--- ACTIVITÉ ---
Poursuivez le texte sur la bourse et les perspectives de croissance au Maroc, en reprenant juste après sa dernière phrase.

--- EXTRAIT DU TEXTE ---
Atténuation de la baisse des indicateurs boursiers
Le marché des actions aurait réduit ses pertes au deuxième trimestre 2023, après une tendance nettement baissière un trimestre plus tôt et une année auparavant. Les investisseurs auraient corrigé positivement leur perception envers le marché des actions, tout en améliorant leur confiance en bourse. Toutefois, le recul des indices boursiers se serait poursuivi, sous l’effet de la poursuite du repli des cours de plusieurs sociétés cotées. L’indice MASI aurait régressé de 3,6%, en glissement annuel, au deuxième trimestre 2023, après une baisse de 18,9% un trimestre auparavant.
La capitalisation boursière se serait dépréciée de 4,1%. L’évolution du marché boursier traduirait, principalement, la décrue des cours boursiers d’une partie importante des secteurs côtés, avec une forte variation baissière des secteurs de la chimie, des télécommunications, du pétrole et gaz, de l’industrie pharmaceutique et des ingénieries et biens d’équipement industriels. La liquidité du marché boursier se serait, légèrement, améliorée et le volume des transactions aurait limité sa baisse à -1,7%, en variation annuelle, au deuxième trimestre 2023.
Perspectives de légère accélération de la croissance économique nationale au troisième trimestre 2023
La croissance de la demande mondiale adressée au Maroc devrait dans l’ensemble se modérer sensiblement au troisième trimestre, avec une hausse prévue de 2%, en variation annuelle, au lieu de +7,7% lors de la même période une année auparavant. En conséquence, la contribution de la demande extérieure nette à la croissance économique nationale resterait positive, mais se réduirait à +1,9 point au lieu de +3,1 points au cours de la même période de l’année passée.
En l’absence de tensions majeures sur le marché mondial des matières premières, l’inflation devrait refluer au niveau national à +5,4%au troisième trimestre 2023 et sa composante sous-jacente pourrait diminuer jusqu’à 4,8%, suite à une moindre hausse des prix alimentaires et manufacturiers. Dans ces conditions, la demande intérieure poursuivrait son amélioration, contribuant pour 1,5 point à la croissance économique globale.

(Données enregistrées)
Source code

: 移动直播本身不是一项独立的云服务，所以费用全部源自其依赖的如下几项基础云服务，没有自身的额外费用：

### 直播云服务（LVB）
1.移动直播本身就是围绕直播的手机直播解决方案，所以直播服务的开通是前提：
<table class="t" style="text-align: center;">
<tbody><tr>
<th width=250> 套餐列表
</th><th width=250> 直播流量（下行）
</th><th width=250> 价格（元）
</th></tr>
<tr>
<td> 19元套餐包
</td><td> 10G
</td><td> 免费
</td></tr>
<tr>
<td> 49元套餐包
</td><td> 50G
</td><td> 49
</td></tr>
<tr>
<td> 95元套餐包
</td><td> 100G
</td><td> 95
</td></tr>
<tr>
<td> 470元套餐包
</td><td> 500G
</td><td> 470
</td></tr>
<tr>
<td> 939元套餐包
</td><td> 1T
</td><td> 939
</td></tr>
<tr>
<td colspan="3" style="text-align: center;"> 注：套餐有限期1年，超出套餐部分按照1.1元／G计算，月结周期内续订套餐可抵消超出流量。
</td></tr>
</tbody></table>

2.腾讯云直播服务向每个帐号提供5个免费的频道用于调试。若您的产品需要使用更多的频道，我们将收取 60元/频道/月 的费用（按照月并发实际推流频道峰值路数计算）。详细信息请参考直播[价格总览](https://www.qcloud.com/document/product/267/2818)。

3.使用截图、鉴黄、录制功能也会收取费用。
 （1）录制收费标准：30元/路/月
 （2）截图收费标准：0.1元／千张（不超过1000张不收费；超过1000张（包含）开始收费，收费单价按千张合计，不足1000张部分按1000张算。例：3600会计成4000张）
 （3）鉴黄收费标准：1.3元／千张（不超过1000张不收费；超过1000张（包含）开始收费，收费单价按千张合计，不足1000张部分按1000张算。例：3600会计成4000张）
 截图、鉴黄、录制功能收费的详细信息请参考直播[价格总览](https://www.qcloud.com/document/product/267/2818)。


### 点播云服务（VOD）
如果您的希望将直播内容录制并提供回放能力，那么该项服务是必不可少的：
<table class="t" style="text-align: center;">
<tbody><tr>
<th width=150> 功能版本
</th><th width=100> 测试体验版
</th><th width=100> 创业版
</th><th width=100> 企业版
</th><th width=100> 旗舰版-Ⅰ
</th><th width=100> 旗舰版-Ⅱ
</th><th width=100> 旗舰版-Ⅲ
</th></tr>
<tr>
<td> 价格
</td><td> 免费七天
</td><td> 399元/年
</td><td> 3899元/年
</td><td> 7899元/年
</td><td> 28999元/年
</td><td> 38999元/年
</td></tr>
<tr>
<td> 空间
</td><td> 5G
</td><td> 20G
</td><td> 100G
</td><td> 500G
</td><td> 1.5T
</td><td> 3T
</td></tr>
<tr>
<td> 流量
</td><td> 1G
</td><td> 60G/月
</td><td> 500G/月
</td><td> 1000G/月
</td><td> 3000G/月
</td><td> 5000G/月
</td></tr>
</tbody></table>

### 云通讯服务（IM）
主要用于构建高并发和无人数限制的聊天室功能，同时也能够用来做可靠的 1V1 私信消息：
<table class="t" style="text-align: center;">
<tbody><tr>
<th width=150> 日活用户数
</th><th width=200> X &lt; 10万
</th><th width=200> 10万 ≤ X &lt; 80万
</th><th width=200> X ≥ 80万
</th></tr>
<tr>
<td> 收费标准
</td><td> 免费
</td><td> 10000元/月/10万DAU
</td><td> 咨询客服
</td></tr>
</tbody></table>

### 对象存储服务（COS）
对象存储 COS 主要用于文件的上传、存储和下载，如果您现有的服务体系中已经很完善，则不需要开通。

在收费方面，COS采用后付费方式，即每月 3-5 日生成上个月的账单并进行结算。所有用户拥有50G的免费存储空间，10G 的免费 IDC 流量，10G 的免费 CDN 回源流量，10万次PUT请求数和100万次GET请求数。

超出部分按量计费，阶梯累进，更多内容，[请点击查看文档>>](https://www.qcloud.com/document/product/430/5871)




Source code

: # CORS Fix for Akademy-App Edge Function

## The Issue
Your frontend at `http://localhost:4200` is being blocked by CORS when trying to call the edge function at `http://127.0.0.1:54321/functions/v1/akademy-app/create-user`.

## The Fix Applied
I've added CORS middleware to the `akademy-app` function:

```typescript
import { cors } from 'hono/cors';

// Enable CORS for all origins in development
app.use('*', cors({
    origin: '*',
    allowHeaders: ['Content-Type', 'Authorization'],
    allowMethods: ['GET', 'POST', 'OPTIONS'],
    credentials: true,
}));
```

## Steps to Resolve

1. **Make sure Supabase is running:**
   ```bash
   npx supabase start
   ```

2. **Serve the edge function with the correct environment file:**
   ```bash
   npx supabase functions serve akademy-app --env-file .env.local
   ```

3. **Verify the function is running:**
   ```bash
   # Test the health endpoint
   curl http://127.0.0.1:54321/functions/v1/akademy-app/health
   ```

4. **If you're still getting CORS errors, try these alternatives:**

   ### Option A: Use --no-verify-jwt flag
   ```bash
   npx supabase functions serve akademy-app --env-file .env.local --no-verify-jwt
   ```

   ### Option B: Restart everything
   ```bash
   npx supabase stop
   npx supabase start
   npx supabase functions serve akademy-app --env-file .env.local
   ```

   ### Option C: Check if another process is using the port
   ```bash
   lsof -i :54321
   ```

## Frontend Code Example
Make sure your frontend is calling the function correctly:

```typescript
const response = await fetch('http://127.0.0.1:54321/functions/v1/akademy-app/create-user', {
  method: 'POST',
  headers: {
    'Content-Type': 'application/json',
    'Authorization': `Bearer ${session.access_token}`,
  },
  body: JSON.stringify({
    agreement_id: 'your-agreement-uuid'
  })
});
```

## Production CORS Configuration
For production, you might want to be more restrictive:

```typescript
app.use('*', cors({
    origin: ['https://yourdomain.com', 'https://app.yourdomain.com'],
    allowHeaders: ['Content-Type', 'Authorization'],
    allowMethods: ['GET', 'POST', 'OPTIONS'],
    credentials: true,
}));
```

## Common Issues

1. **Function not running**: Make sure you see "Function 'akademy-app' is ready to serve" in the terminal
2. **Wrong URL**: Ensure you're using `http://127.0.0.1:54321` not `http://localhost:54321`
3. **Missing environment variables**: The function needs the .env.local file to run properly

--- RÉPONSE ATTENDUE ---
La consommation des ménages progresserait de 1,9%, mais l’investissement des entreprises tarderait à se redresser, du fait de la faible progression des marges des entreprises.
La résilience de la demande devrait entretenir une hausse de la valeur ajoutée des activités hors agriculture de 3,3%, au troisième trimestre 2023, en variation annuelle. Essentiellement soutenue par les services de l’hébergement et la restauration depuis la mi-2021, la croissance hors agriculture se rééquilibrerait progressivement au profit des autres branches d’activité.
La production manufacturière afficherait une hausse de 1,6%, grâce à une demande mieux orientée pour les industries liées à la construction et une poursuite de l’affermissement des branches de fabrication du matériel de transport. Le repli des activités du bâtiment s’atténuerait, sur fond d’une accélération de la production du logement social et les services afficheraient, pour leur part, une croissance de 4,5%.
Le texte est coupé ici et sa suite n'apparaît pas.